Wine, beer and even spirits have long had a fine companion in cheese. But cheese has a sultry new best friend, thanks to local bartenders, and the Cocktails and Curds Competition will determine who can mix the best drink to pair with an artisanal cheese.
"It's fun and fascinating to go to a handful of bartenders, with all their tools, and say, 'Here's this cheese ... what flavors would you choose in a cocktail to compliment it?'," says St. James Cheese Co. owner/cheesemonger Richard Sutton. "Unlike wine or beer, these guys are engineering a beverage specifically to go with one unique thing, which is really cool."
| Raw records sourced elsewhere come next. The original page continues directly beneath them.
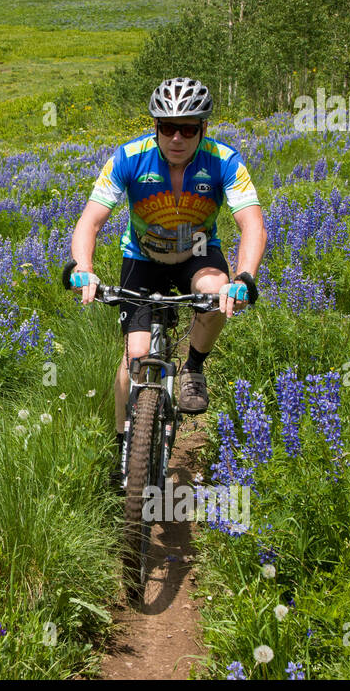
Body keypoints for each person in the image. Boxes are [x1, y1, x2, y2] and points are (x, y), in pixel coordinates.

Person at [68, 76, 268, 445]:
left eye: (188, 129)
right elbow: (90, 220)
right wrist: (84, 268)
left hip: (197, 254)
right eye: (168, 127)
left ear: (203, 128)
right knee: (136, 357)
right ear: (155, 126)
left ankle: (193, 367)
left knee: (216, 293)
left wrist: (244, 277)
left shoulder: (225, 160)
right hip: (142, 257)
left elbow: (252, 224)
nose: (177, 138)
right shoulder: (128, 157)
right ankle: (123, 446)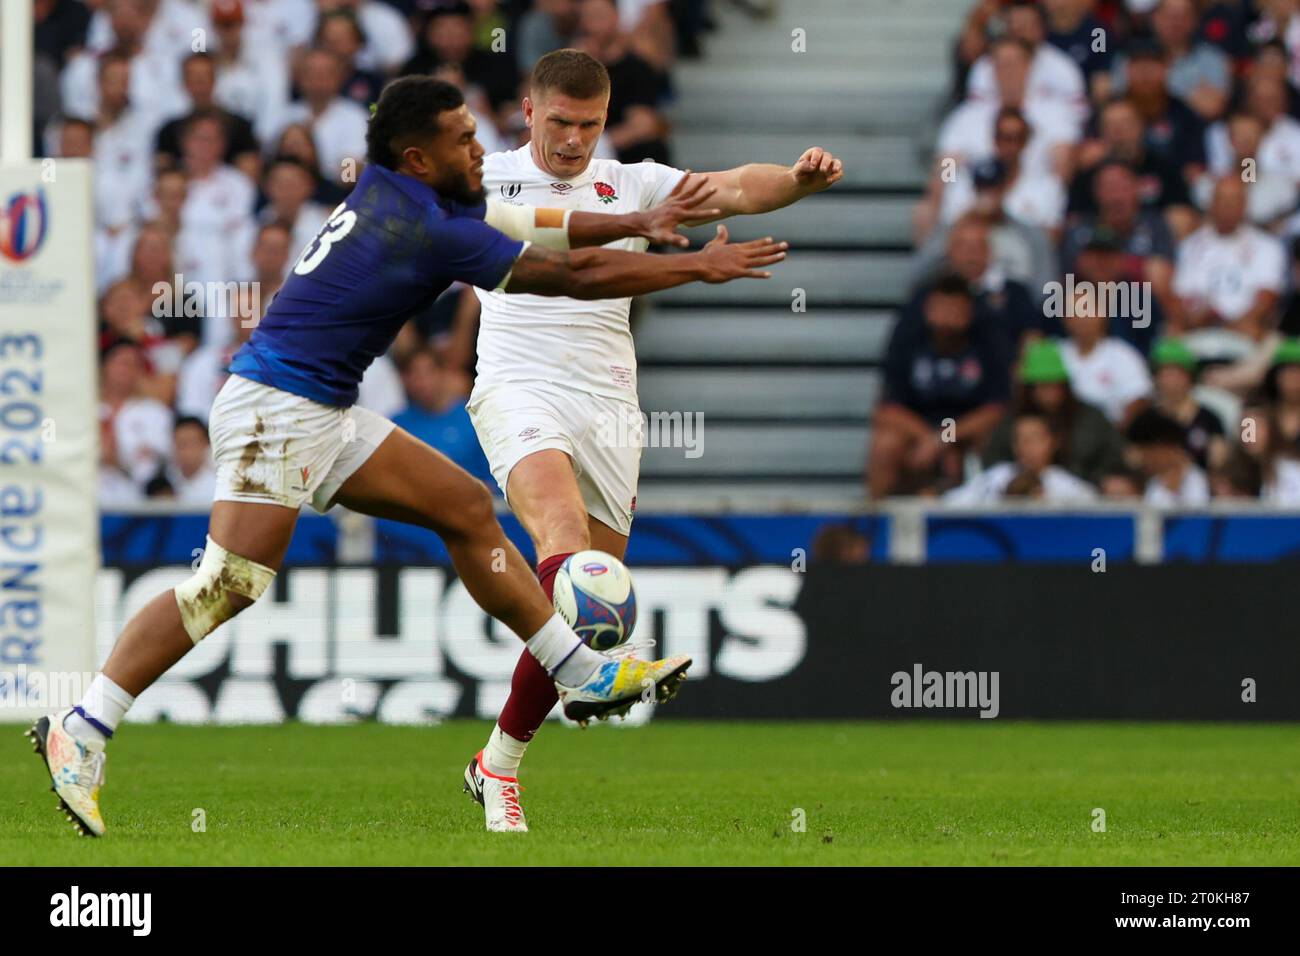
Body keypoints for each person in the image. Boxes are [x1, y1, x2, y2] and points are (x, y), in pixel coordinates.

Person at [29, 76, 789, 839]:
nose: (478, 146)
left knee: (463, 509)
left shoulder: (417, 200)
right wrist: (697, 266)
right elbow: (568, 275)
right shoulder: (429, 226)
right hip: (276, 412)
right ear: (420, 156)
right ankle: (86, 726)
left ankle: (579, 670)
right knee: (227, 585)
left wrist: (636, 219)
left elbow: (537, 220)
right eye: (463, 138)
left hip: (319, 406)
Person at [467, 48, 842, 831]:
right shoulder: (490, 180)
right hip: (518, 387)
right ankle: (597, 678)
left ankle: (497, 763)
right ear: (529, 111)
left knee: (588, 595)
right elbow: (563, 258)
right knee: (565, 543)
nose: (573, 139)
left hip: (610, 409)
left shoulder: (633, 181)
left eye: (590, 125)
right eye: (560, 122)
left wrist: (798, 182)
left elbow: (735, 186)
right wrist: (690, 266)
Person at [870, 275, 1011, 497]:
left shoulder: (988, 339)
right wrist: (931, 439)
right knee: (885, 444)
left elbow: (996, 409)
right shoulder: (908, 337)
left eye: (955, 310)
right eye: (941, 308)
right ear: (928, 309)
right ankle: (875, 521)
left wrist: (945, 439)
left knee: (992, 439)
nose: (947, 317)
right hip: (919, 433)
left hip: (966, 432)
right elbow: (888, 410)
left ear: (969, 312)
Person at [945, 410, 1098, 504]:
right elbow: (950, 503)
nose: (1026, 446)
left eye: (1034, 439)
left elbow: (1098, 510)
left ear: (1053, 443)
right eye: (1020, 439)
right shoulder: (996, 476)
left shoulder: (1068, 486)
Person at [1127, 407, 1211, 506]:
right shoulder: (1153, 483)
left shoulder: (1197, 480)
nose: (1144, 459)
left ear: (1166, 448)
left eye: (1146, 453)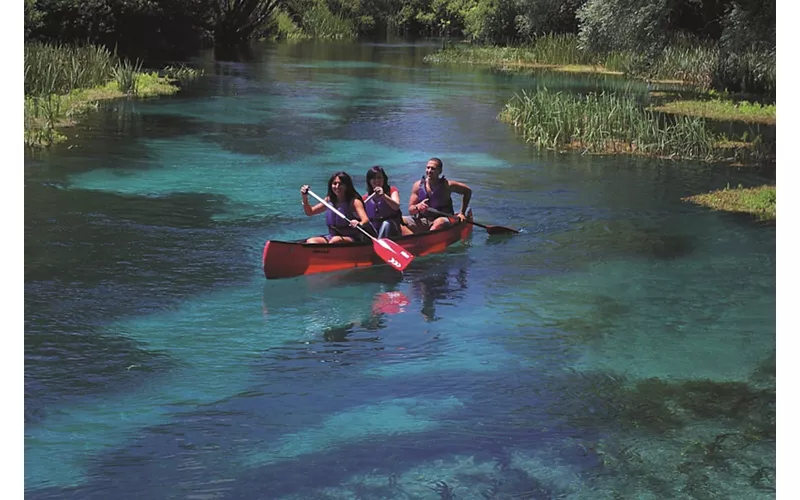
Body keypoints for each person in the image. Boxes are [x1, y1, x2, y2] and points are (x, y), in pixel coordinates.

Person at [403, 157, 472, 233]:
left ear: (440, 171)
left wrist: (462, 213)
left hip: (444, 220)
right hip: (423, 220)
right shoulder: (417, 186)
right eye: (428, 168)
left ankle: (427, 240)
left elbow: (467, 191)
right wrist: (417, 207)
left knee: (439, 222)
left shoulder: (447, 185)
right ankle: (411, 238)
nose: (429, 171)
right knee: (400, 220)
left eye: (433, 168)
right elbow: (411, 210)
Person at [300, 171, 370, 244]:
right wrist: (304, 197)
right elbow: (310, 212)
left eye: (340, 184)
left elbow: (365, 220)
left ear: (347, 186)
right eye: (334, 183)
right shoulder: (329, 200)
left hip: (353, 237)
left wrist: (358, 223)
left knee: (336, 240)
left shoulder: (354, 202)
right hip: (332, 236)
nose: (337, 186)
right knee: (311, 241)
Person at [363, 165, 405, 238]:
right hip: (375, 229)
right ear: (369, 181)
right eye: (374, 178)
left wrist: (383, 196)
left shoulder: (392, 191)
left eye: (379, 177)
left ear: (384, 179)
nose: (377, 181)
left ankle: (381, 243)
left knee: (386, 224)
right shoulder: (365, 198)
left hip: (391, 228)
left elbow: (396, 206)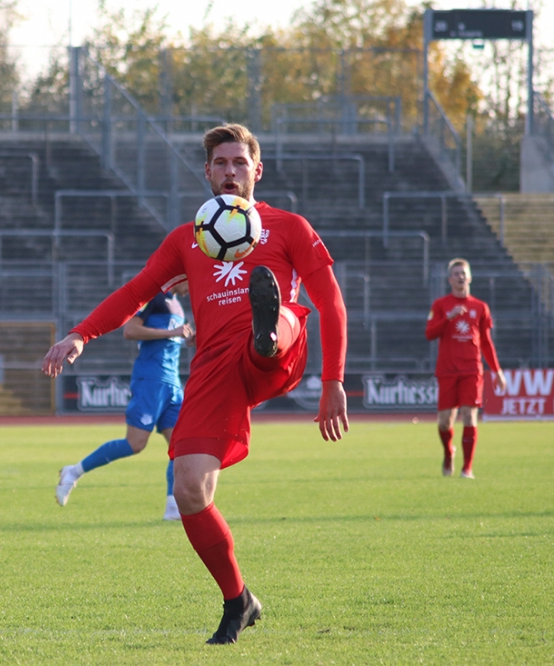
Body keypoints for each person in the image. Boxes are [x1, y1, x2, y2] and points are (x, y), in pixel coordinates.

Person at [42, 123, 348, 645]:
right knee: (189, 487)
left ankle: (266, 329)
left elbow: (332, 303)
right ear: (207, 172)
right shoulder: (186, 240)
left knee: (282, 320)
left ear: (257, 169)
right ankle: (238, 600)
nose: (230, 171)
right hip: (212, 370)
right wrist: (80, 334)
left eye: (239, 162)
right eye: (220, 164)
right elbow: (136, 292)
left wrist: (334, 381)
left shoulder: (289, 227)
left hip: (276, 350)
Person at [55, 281, 195, 521]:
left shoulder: (178, 305)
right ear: (180, 275)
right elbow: (130, 329)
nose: (191, 288)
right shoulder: (155, 297)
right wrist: (171, 333)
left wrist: (186, 339)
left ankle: (173, 508)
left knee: (181, 447)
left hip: (172, 381)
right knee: (135, 443)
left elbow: (170, 339)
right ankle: (74, 471)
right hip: (151, 378)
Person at [426, 258, 506, 479]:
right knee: (444, 422)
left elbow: (487, 342)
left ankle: (467, 468)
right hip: (447, 370)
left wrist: (497, 370)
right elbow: (430, 333)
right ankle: (448, 451)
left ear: (470, 277)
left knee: (470, 417)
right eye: (456, 273)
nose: (461, 277)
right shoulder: (440, 305)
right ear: (450, 279)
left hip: (472, 370)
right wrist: (448, 318)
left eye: (464, 273)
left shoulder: (480, 307)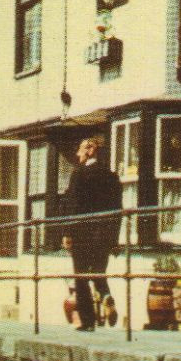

Following the closed preliminary first round, the finals are open to the public, and take place at 7 p.m. Monday, Oct. 14, at Rosy's Jazz Hall (500 Valence St., 504-896-7679; www.rosysjazzhall.com)
What began as an informal class co-hosted by St. James and Cure's Neal Bodenheimer has, in its second year, become a high-spirited and high stakes competition. The panel of judges includes chefs Sue Zemanick, Justin Devillier and Aaron Burgau, Bodenheimer, Hogs for the Cause founders Rene Louapre and Becker Hall and others. The first place prize is $1,000. Cheese offerings come from farms spanning the country and globe, and the spirits are provided by Beam, Inc.
Tickets are $25 in advance, $30 at the door and can be purchased at www.stjamescheese.com. Tickets include competition tastings and other food.